Lituanie: tomber sous le charme de Vilnius et de ses histoires
Marie-Julie Gagnon
Tour à tour polonaise, allemande et russe, la capitale de la Lituanie garde des traces des multiples influences qui ont forgé sa personnalité. Ville natale de l’écrivain Romain Gary, Vilnius était le centre politique du Grand-Duché de Lituanie entre le 13e siècle et la fin du 18e. Cap sur une cité méconnue située en plein centre de l’Europe.

En se baladant dans les rues pavées de Vilnius, on réalise rapidement que ses quelque 700 ans d’histoire n’ont rien de banal.
Bien préservés, ses édifices de style gothique, renaissance, classique et baroque témoignent de la richesse de son passé. On ne s’étonne pas d’apprendre que la vieille ville est inscrite sur la liste du patrimoine mondial de l’UNESCO.

Capitale européenne de la culture en 2009 avec Linz, en Autriche, Vilnius affiche son amour pour l’art dans ses musées comme à l’extérieur.

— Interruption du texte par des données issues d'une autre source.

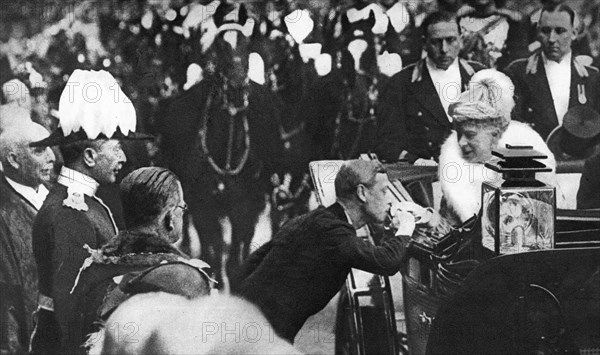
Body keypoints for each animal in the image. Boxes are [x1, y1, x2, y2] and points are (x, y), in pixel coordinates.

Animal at [161, 2, 284, 290]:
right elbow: (214, 253)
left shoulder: (247, 207)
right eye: (220, 44)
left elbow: (236, 256)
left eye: (247, 43)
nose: (238, 87)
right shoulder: (205, 206)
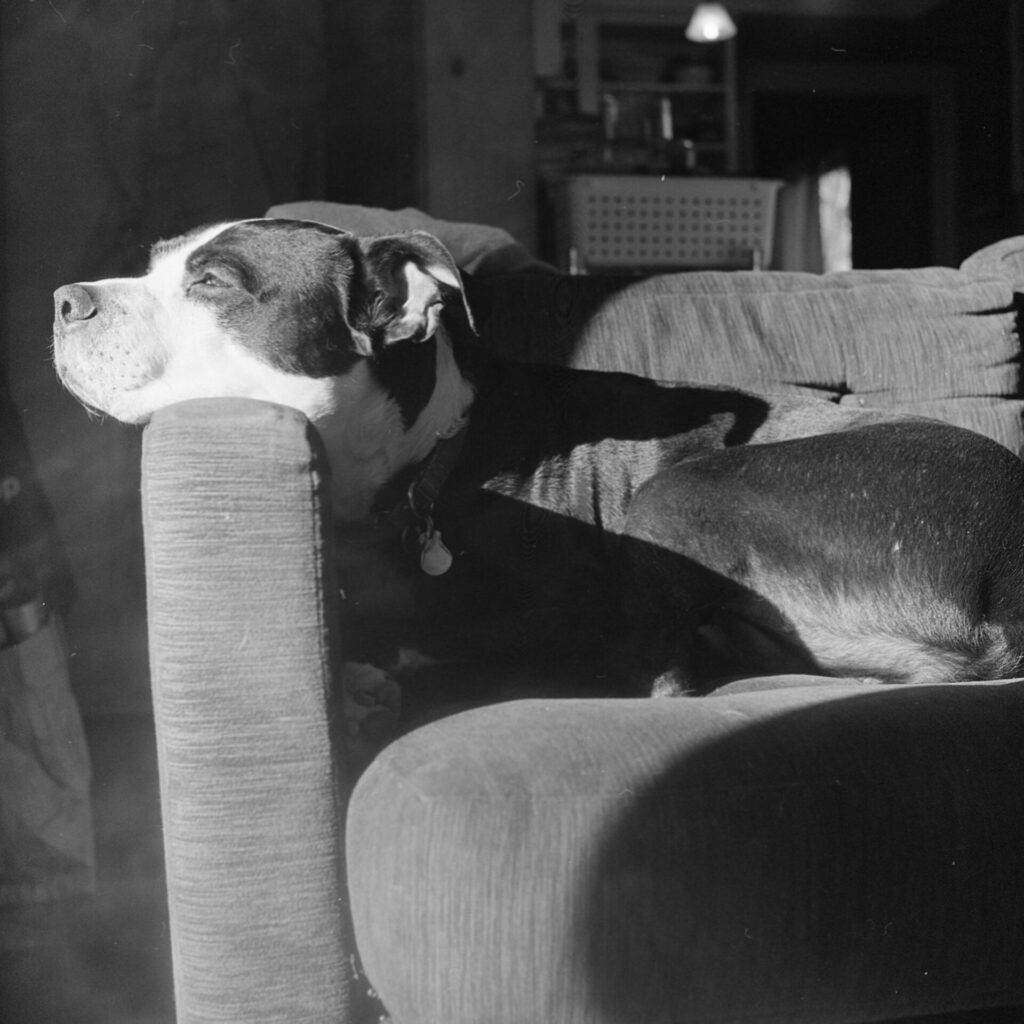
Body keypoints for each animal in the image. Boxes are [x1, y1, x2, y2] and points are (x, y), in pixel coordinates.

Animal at [51, 218, 1024, 729]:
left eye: (213, 283)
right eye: (151, 266)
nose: (63, 300)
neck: (425, 459)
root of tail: (1002, 584)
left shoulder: (566, 612)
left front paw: (390, 672)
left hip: (684, 491)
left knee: (656, 675)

Depuis 2019, une mosaïque présente d’ailleurs des auteurs ayant un lien avec la ville sur l’un des murs de la rue Literatų (pour «littérature»).

Un détour insolite

Sur la rive droite de la rivière Vilnelé, une micronation autoproclamée a érigé l’humour en véritable art de vivre.
Baptisée Uzupis, cette république utopique née en 1998 a son propre président, l’artiste multidisciplinaire Romas Lileikis. Ici, on se livre à des joutes poétiques et on refait le monde dans un «barlement».
Affichée fièrement en plusieurs langues sur un mur, sa constitution fait sourire. On y mentionne notamment que «l’Homme a le droit de mourir, mais ce n’est pas un devoir» et qu’il a «le droit d’apprécier sa propre petitesse et sa grandeur».
Une histoire d’amour tragique
En s’intéressant de plus près à certains chapitres de son passé, on a l’impression de plonger dans un roman avec, comme protagonistes, un couple illicite au destin tragique.
Au début du 15e siècle, le Grand-Duché de Lituanie s’étend de la mer Baltique à la mer Noire.
Alors le plus vaste État d’Europe, il est dirigé, dès 1544, par Žygimantas Augustas. Amoureux fou de Barbora Radvilaitė, héritière d’une famille noble, mais sans aucune trace de sang royal, le grand-duc plonge tête première dans cette liaison dangereuse, faisant fi des remontrances de sa mère. Il fait même creuser un tunnel pour rendre visite à sa belle en cachette.
Leur mariage secret en 1547 fait scandale et déclenche les foudres du Parlement comme de la cour. Barbora Radvilait ne fut couronnée reine qu’en 1550.
À peine cinq mois plus tard, la souveraine rendit son dernier souffle. Empoisonnée? C’est en tout cas ce que raconte la légende, malgré l’absence de preuves. D’autres sources évoquent la possibilité d’un cancer. Chose certaine, le couple maudit continue de fasciner aujourd’hui.
D’autres incontournables à découvrir

- Parmi les endroits à découvrir à Vilnius, il y a également la tour de Gediminas, dernier vestige du château de Vilnius érigé à la fin du 14e siècle et au début du 15e sur la colline du même nom, qui offre un panorama unique.
- Le Musée des Occupations et des Luttes pour la liberté, qui se trouve dans l’ancien bâtiment du KGB, est également à visiter, tout comme le musée national de la Lituanie, qui a remporté le prix du patrimoine européen en 2025.
Informations pratiques

- S’y rendre: Vilnius s’intègre bien à une virée dans les pays baltes ou d’Europe de l’Est. Si vous prévoyez vous arrêter dans plusieurs cités européennes, les passes d’Eurail peuvent s’avérer très pratiques.
- Bon à savoir: La Vilnius Pass permet d’accéder à une soixantaine de musées et des rabais sur plusieurs visites et attractions (24, 48 ou 72 heures). À partir de 37 euros (environ 60$ CA) pour 24h.
- Pour s’informer: govilnius.lt et Eurail.com.

Notre collaboratrice était en partie invitée par Go Vilnius et Eurail, qui n’ont eu aucun droit de regard sur ce texte.